*** 対象の文章

高畑山〜鈴鹿の穴場で稜線歩き
 
平成17年 9月18日(日)
【天候】晴れ時々曇り
【同行】のりかさん
溝干山への縦走路から双耳峰を成す高畑山


 「どこか良い所は無いかな?」
ガイド本をめくっていて、ふと目に付いた「高畑山」の文字。
「おおっ、我が持ち山」と馬鹿な事を考えている自分。が、ナイフエッジがある。いい稜
線にいい展望。更に周回可能。おまけに歴史散歩少々。うーむ。俄然興味が湧く。少しば
かし遠いけど行ってみるか。

 Nさんといつもの所で合流。さて、名神で行くか、名阪で行くか。どっちでもいいが、
名阪の方が信号少ないもんなぁ。で、名阪へ。単純そのもの。幸い、大した渋滞もなく関
ICでR1。道の駅「関宿」で小憩をとった後、いよいよ鈴鹿越へ向かう。鈴鹿トンネル
を抜けて直ぐに左へ入る小道があるはずなのだが、おっと、通り過ぎてしまってNさんに
馬鹿にされる。(笑) 車線を分けるブロックの隙間からUターンすると、トンネル手前に、
万人講常夜燈の案内板と共に右手に上がっていく細い道。(上り線の方が行き易いなぁ(
苦笑))

 T字路を右手に折れて常夜燈の手前の道路脇に駐車して準備。先着の車が3台ほど。登
っている方がおられるらしい。

 常夜燈は帰りに見ることにして、南方向に歩いていく。両側は手入れの行き届いた立派
な茶畑。かぶせ茶として品評会で受賞した云々と書かれた白い柱が誇らしげだ。

 左に三子山への道を過ごしてやや暗い杉木立へ入っていく。ここが旧東海道。しかし今
はその面影もなく、何の変哲も無い3m幅の林道に過ぎないが、一本の杉の根元に置かれ
た摩滅した石仏が往時を忍ばせる。後で知ったが、実はこの辺りに茶店が6軒あったそう
だ。

******

- [作業内容 1]: 高畑山の山行記の「平成17年 9月18日(日)」から「かし遠いけど行ってみるか。」までを、「ナイフエッジ」を「岩場」に書き換えた形で示してもらえますか？
この文章と記録は互いに無関係です。

*** 提供データ

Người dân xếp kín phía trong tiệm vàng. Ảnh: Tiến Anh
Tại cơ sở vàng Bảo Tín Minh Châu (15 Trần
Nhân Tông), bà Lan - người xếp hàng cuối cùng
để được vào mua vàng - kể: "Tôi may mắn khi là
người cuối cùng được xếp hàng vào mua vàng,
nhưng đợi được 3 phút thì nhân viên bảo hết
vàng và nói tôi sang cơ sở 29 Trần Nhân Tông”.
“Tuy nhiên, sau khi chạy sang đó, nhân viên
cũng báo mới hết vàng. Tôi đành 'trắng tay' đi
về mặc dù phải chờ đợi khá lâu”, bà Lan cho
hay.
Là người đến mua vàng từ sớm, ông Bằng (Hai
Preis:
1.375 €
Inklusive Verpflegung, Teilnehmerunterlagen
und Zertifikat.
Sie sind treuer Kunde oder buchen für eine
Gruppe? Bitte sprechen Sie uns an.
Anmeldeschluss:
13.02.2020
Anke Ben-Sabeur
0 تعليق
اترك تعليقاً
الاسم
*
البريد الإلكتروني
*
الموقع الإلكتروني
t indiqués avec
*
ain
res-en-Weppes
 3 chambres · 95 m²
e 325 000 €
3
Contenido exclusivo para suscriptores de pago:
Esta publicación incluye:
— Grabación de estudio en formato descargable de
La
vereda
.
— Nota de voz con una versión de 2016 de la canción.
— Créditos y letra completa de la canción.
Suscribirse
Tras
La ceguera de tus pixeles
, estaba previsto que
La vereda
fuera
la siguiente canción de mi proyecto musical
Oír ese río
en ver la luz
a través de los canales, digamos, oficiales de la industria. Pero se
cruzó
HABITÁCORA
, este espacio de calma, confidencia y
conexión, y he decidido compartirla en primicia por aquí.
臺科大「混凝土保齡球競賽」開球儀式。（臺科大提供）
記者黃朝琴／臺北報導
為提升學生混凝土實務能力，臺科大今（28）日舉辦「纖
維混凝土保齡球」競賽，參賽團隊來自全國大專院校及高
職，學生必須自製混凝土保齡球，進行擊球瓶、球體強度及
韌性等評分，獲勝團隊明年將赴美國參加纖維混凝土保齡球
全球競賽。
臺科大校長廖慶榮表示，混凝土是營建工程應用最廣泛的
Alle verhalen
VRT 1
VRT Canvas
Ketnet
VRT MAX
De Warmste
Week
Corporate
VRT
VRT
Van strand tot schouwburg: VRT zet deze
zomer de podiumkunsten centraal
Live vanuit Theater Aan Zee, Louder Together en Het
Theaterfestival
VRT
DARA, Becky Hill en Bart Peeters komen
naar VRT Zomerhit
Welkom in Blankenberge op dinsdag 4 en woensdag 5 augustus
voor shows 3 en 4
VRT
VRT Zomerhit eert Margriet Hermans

******

- [作業内容 2]: 記録のうち「vàng」という語を含む行を、すべてそのまま書き写して示してもらえますか？

- [回答欄 1]:
平成17年 9月18日(日)
【天候】晴れ時々曇り
【同行】のりかさん
溝干山への縦走路から双耳峰を成す高畑山


 「どこか良い所は無いかな?」
ガイド本をめくっていて、ふと目に付いた「高畑山」の文字。
「おおっ、我が持ち山」と馬鹿な事を考えている自分。が、岩場がある。いい稜
線にいい展望。更に周回可能。おまけに歴史散歩少々。うーむ。俄然興味が湧く。少しば
かし遠いけど行ってみるか。

- [回答欄 2]:
Người dân xếp kín phía trong tiệm vàng. Ảnh: Tiến Anh
Tại cơ sở vàng Bảo Tín Minh Châu (15 Trần
để được vào mua vàng - kể: "Tôi may mắn khi là
người cuối cùng được xếp hàng vào mua vàng,
vàng và nói tôi sang cơ sở 29 Trần Nhân Tông”.
cũng báo mới hết vàng. Tôi đành 'trắng tay' đi
Là người đến mua vàng từ sớm, ông Bằng (Hai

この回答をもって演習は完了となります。